ABOUT THIS EXERCISE: Copy out each line of the data that holds the string "Roussillon".
--- EXERCISE MATERIAL ---
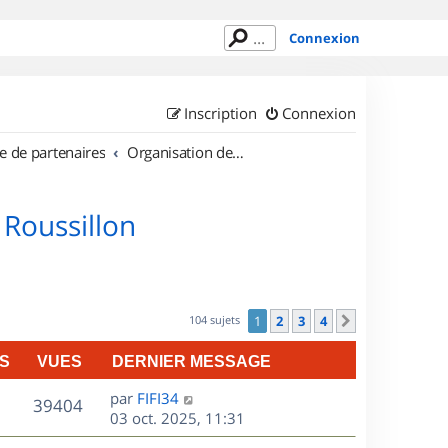
Connexion
Inscription
Connexion
e de partenaires
Organisation de sorties en région Languedoc Roussillon
 Roussillon
104 sujets
1
2
3
4
Suivant
S
VUES
DERNIER MESSAGE
D
par
FIFI34
V
39404
e
03 oct. 2025, 11:31
r
u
---
EXPECTED OUTPUT:
Organisation de sorties en région Languedoc Roussillon
 Roussillon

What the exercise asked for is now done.